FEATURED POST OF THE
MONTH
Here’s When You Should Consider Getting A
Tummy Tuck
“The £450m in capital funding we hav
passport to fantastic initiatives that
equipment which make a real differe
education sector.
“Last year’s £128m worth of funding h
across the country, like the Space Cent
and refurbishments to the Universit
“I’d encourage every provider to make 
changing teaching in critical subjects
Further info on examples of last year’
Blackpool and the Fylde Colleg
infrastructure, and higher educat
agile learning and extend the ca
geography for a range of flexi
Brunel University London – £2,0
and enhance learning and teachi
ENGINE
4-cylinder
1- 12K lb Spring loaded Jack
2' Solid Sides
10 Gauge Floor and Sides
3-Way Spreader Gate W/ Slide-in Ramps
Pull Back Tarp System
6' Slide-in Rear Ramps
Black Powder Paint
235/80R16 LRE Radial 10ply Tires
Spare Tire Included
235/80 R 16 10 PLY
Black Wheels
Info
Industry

------

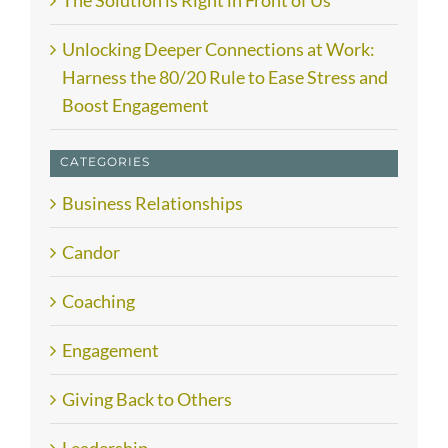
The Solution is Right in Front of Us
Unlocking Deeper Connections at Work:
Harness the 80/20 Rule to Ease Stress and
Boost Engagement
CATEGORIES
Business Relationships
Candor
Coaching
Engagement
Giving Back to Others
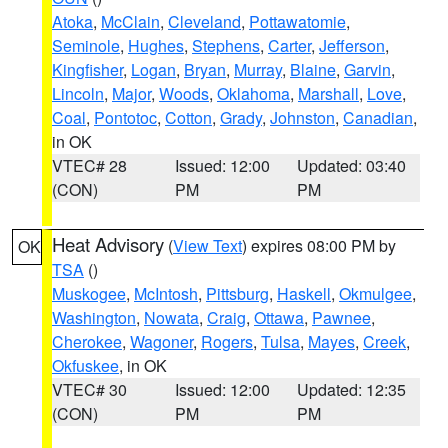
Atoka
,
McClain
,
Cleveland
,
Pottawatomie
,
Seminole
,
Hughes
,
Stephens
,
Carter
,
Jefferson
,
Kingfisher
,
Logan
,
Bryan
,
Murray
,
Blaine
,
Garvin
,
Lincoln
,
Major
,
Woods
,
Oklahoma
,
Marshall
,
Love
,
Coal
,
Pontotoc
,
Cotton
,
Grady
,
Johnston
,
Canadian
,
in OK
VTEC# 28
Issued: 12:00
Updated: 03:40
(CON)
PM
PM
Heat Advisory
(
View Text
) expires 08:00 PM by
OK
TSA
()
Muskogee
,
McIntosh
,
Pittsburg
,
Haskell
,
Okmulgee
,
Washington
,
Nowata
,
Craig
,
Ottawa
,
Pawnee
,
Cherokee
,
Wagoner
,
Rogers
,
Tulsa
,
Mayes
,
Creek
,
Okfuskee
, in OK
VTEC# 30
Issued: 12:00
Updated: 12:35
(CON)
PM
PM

------

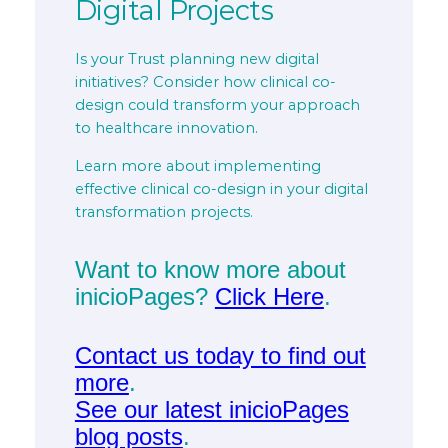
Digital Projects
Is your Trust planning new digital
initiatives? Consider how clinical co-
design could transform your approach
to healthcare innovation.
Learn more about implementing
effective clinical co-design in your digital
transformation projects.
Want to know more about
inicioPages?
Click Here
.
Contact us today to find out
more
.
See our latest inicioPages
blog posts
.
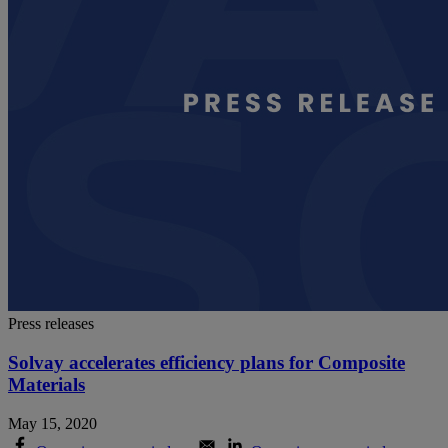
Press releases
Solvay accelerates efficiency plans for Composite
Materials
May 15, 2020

------

# Work task
Change every "Candor" to "Honesty" in the data from the line containing "The Solution is Right in Front of Us" down to the line containing "Giving Back to Others", and give those lines back with nothing else altered.

# The completed task
The Solution is Right in Front of Us
Unlocking Deeper Connections at Work:
Harness the 80/20 Rule to Ease Stress and
Boost Engagement
CATEGORIES
Business Relationships
Honesty
Coaching
Engagement
Giving Back to Others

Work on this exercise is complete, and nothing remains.